Тут оба обернулись на громадного леопарда с усмешками, на которые тот добродушно огрызнулся. Сверкнув глазом куда-то возле туфелек Веды, потёртых у носков, и тем дав знать, что не мешает гостье удовлетворять своё праздное любопытство, а попросту подслушивать чужой разговор, рассказывающий о металле спокойно и, как ни в чём не бывало, продолжал:
– …Физическая сила и… (тут он употребил родное слово и, видимо, слегка затруднился переводом, потому что в этом месте так и остался пропуск). Нужно схватить кувшин за горлышко и сдвинуть, отшвырнуть его с пути. Не так уж, впрочем, страшно для силача вроде Сахиры (снова ухмылки) либо… (тут снова вставилось непереводимое словечко). И человек, поверь, может справиться – особливо, ежли он воспитанник этих господ, и после того, как он преодолел коридоры с разверзающимися трещинами под ногами, ведущими в Ад, о чём там предпочитают не знать, и всеми этими клюющими птицами и ядом на стенах, ну, и прочим. Но дело в том, что кувшин, напоминающий обворожительную особу, раскалён докрасна. Весь, Гоби, включая горлышко, за которое, естественно, удобнее всего схватиться испытуемому – не нам с тобой, Гоби, и слава Орсу. Как хорошо, Гоби, что не нам.

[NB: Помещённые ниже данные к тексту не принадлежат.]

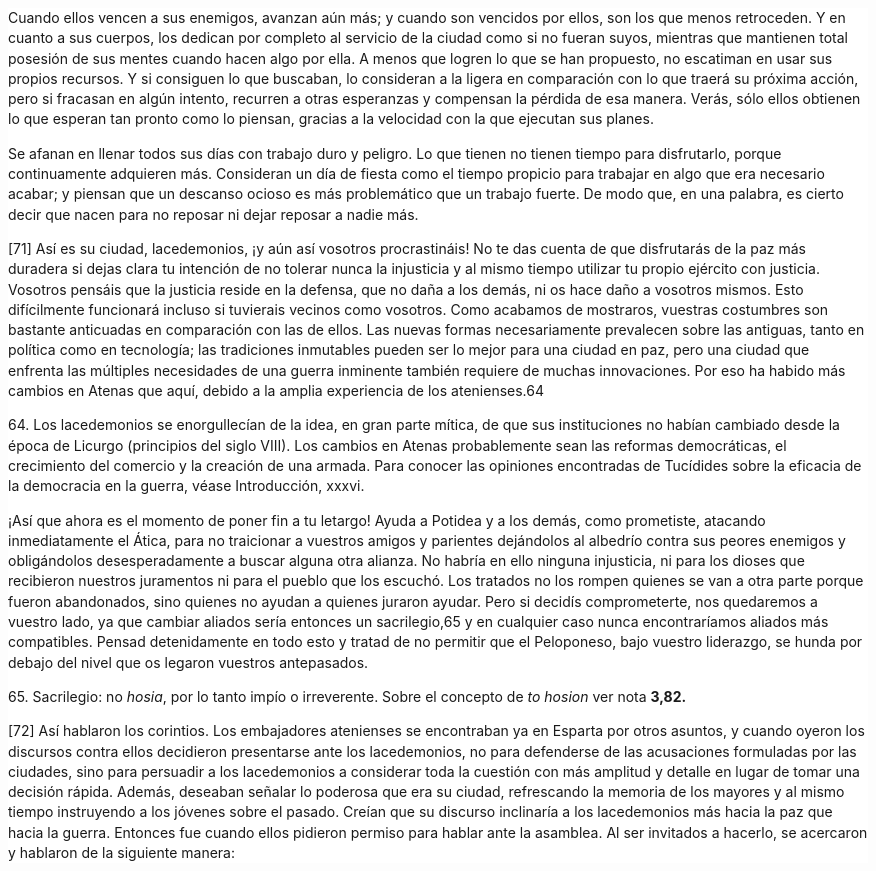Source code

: Cuando ellos vencen a sus enemigos, avanzan aún más; y cuando son vencidos por ellos, son los que menos retroceden. Y en cuanto a sus cuerpos, los dedican por completo al servicio de la ciudad como si no fueran suyos, mientras que mantienen total posesión de sus mentes cuando hacen algo por ella. A menos que logren lo que se han propuesto, no escatiman en usar sus propios recursos. Y si consiguen lo que buscaban, lo consideran a la ligera en comparación con lo que traerá su próxima acción, pero si fracasan en algún intento, recurren a otras esperanzas y compensan la pérdida de esa manera. Verás, sólo ellos obtienen lo que esperan tan pronto como lo piensan, gracias a la velocidad con la que ejecutan sus planes.

Se afanan en llenar todos sus días con trabajo duro y peligro. Lo que tienen no tienen tiempo para disfrutarlo, porque continuamente adquieren más. Consideran un día de fiesta como el tiempo propicio para trabajar en algo que era necesario acabar; y piensan que un descanso ocioso es más problemático que un trabajo fuerte. De modo que, en una palabra, es cierto decir que nacen para no reposar ni dejar reposar a nadie más.

\[71\] Así es su ciudad, lacedemonios, ¡y aún así vosotros procrastináis! No te das cuenta de que disfrutarás de la paz más duradera si dejas clara tu intención de no tolerar nunca la injusticia y al mismo tiempo utilizar tu propio ejército con justicia. Vosotros pensáis que la justicia reside en la defensa, que no daña a los demás, ni os hace daño a vosotros mismos. Esto difícilmente funcionará incluso si tuvierais vecinos como vosotros. Como acabamos de mostraros, vuestras costumbres son bastante anticuadas en comparación con las de ellos. Las nuevas formas necesariamente prevalecen sobre las antiguas, tanto en política como en tecnología; las tradiciones inmutables pueden ser lo mejor para una ciudad en paz, pero una ciudad que enfrenta las múltiples necesidades de una guerra inminente también requiere de muchas innovaciones. Por eso ha habido más cambios en Atenas que aquí, debido a la amplia experiencia de los atenienses.64

64\. Los lacedemonios se enorgullecían de la idea, en gran parte mítica, de que sus instituciones no habían cambiado desde la época de Licurgo (principios del siglo VIII). Los cambios en Atenas probablemente sean las reformas democráticas, el crecimiento del comercio y la creación de una armada. Para conocer las opiniones encontradas de Tucídides sobre la eficacia de la democracia en la guerra, véase Introducción, xxxvi.

¡Así que ahora es el momento de poner fin a tu letargo! Ayuda a Potidea y a los demás, como prometiste, atacando inmediatamente el Ática, para no traicionar a vuestros amigos y parientes dejándolos al albedrío contra sus peores enemigos y obligándolos desesperadamente a buscar alguna otra alianza. No habría en ello ninguna injusticia, ni para los dioses que recibieron nuestros juramentos ni para el pueblo que los escuchó. Los tratados no los rompen quienes se van a otra parte porque fueron abandonados, sino quienes no ayudan a quienes juraron ayudar. Pero si decidís comprometerte, nos quedaremos a vuestro lado, ya que cambiar aliados sería entonces un sacrilegio,65 y en cualquier caso nunca encontraríamos aliados más compatibles. Pensad detenidamente en todo esto y tratad de no permitir que el Peloponeso, bajo vuestro liderazgo, se hunda por debajo del nivel que os legaron vuestros antepasados.

65\. Sacrilegio: no _hosia_, por lo tanto impío o irreverente. Sobre el concepto de _to hosion_ ver nota **3,82.**

\[72\] Así hablaron los corintios. Los embajadores atenienses se encontraban ya en Esparta por otros asuntos, y cuando oyeron los discursos contra ellos decidieron presentarse ante los lacedemonios, no para defenderse de las acusaciones formuladas por las ciudades, sino para persuadir a los lacedemonios a considerar toda la cuestión con más amplitud y detalle en lugar de tomar una decisión rápida. Además, deseaban señalar lo poderosa que era su ciudad, refrescando la memoria de los mayores y al mismo tiempo instruyendo a los jóvenes sobre el pasado. Creían que su discurso inclinaría a los lacedemonios más hacia la paz que hacia la guerra. Entonces fue cuando ellos pidieron permiso para hablar ante la asamblea. Al ser invitados a hacerlo, se acercaron y hablaron de la siguiente manera:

На горлышке по металлу тщательнейше вычеканен некий узорчик, и, когда – ты следишь, Гоби? – когда будущий офицер возьмётся за пылающее горлышко, на ладонях у него останется характерный оттиск. На обеих ладонях, а они так же чувствительны у людей, как и наши. Тогда офицер, выйдя из коридора, говорю тебе, не нуждается более ни в каких подтверждающих бумагах, а ведь ты знаешь, до чего они любят бумагу…
Говоривший, не разжимая пасти, издал волнообразный звук, который вполне можно было принять за смешок, а Гоби пробурчал что-то невнятное и утвердительное.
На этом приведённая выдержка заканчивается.